> _WHAT IS REQUIRED_: Return each line below that contains the string "scripts". Case counts.

*** INFORMATION SUPPLIED Section Begins ***

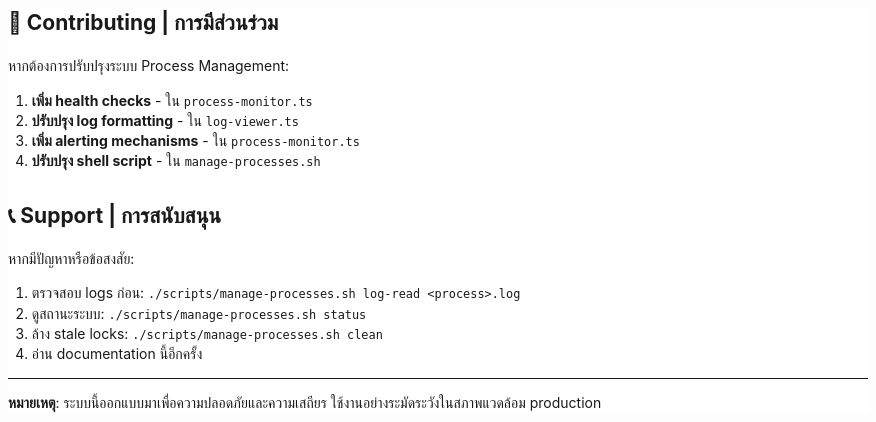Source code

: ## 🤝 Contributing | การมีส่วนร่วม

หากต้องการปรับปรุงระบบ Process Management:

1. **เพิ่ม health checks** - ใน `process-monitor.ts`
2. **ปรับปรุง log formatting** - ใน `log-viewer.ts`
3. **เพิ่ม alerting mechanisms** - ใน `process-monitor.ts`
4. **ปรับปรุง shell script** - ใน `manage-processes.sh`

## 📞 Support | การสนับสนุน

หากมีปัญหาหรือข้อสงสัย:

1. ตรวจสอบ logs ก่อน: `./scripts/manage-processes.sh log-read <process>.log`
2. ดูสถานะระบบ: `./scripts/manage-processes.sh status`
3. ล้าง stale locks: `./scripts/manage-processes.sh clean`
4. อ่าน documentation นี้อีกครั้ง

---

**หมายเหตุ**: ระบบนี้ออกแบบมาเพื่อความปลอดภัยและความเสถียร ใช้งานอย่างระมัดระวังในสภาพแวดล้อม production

*** INFORMATION SUPPLIED Section Ends ***

> _RESULT FOR THIS EXERCISE_:
1. ตรวจสอบ logs ก่อน: `./scripts/manage-processes.sh log-read <process>.log`
2. ดูสถานะระบบ: `./scripts/manage-processes.sh status`
3. ล้าง stale locks: `./scripts/manage-processes.sh clean`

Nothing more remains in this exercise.